DATASET RECORDS Start Marker

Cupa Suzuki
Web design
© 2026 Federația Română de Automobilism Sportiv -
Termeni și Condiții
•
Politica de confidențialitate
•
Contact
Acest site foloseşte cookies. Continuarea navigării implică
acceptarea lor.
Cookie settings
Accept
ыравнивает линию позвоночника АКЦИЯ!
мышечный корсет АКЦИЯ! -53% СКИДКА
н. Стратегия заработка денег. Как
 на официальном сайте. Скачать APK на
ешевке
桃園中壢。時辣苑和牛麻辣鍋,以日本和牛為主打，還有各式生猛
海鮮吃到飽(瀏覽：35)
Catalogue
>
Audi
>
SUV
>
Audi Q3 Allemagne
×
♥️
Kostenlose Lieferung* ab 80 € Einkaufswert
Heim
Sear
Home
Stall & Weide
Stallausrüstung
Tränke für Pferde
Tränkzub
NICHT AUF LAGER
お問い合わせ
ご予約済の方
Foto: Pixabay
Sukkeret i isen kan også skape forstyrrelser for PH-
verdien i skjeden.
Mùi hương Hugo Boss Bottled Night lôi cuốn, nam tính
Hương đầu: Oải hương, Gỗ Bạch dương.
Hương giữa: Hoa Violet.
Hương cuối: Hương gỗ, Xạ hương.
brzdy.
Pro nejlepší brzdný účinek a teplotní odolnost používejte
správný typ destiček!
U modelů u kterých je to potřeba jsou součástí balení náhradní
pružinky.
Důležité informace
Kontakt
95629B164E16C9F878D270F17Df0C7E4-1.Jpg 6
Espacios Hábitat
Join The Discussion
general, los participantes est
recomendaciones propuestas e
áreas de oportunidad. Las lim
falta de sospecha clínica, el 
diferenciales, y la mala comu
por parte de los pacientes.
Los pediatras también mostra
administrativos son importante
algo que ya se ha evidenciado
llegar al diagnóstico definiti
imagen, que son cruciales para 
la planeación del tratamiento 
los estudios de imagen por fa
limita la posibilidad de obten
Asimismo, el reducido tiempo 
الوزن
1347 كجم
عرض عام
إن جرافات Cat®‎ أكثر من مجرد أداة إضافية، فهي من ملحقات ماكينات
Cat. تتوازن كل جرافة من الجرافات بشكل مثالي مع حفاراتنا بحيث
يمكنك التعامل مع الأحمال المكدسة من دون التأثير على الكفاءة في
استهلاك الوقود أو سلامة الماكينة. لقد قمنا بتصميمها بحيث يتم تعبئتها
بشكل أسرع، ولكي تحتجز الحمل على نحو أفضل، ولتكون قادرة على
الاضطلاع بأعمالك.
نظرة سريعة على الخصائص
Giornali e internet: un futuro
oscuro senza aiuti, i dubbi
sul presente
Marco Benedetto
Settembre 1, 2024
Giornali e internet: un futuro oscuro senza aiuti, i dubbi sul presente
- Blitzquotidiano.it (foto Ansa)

DATASET RECORDS End Marker

■ WHAT NEEDS TO BE DONE
Copy the material word for word, beginning with its first line and going on through the line that contains "95629B164E16C9F878D270F17Df0C7E4-1.Jpg 6", including both ends.

■ PROBLEM SOLUTION
Cupa Suzuki
Web design
© 2026 Federația Română de Automobilism Sportiv -
Termeni și Condiții
•
Politica de confidențialitate
•
Contact
Acest site foloseşte cookies. Continuarea navigării implică
acceptarea lor.
Cookie settings
Accept
ыравнивает линию позвоночника АКЦИЯ!
мышечный корсет АКЦИЯ! -53% СКИДКА
н. Стратегия заработка денег. Как
 на официальном сайте. Скачать APK на
ешевке
桃園中壢。時辣苑和牛麻辣鍋,以日本和牛為主打，還有各式生猛
海鮮吃到飽(瀏覽：35)
Catalogue
>
Audi
>
SUV
>
Audi Q3 Allemagne
×
♥️
Kostenlose Lieferung* ab 80 € Einkaufswert
Heim
Sear
Home
Stall & Weide
Stallausrüstung
Tränke für Pferde
Tränkzub
NICHT AUF LAGER
お問い合わせ
ご予約済の方
Foto: Pixabay
Sukkeret i isen kan også skape forstyrrelser for PH-
verdien i skjeden.
Mùi hương Hugo Boss Bottled Night lôi cuốn, nam tính
Hương đầu: Oải hương, Gỗ Bạch dương.
Hương giữa: Hoa Violet.
Hương cuối: Hương gỗ, Xạ hương.
brzdy.
Pro nejlepší brzdný účinek a teplotní odolnost používejte
správný typ destiček!
U modelů u kterých je to potřeba jsou součástí balení náhradní
pružinky.
Důležité informace
Kontakt
95629B164E16C9F878D270F17Df0C7E4-1.Jpg 6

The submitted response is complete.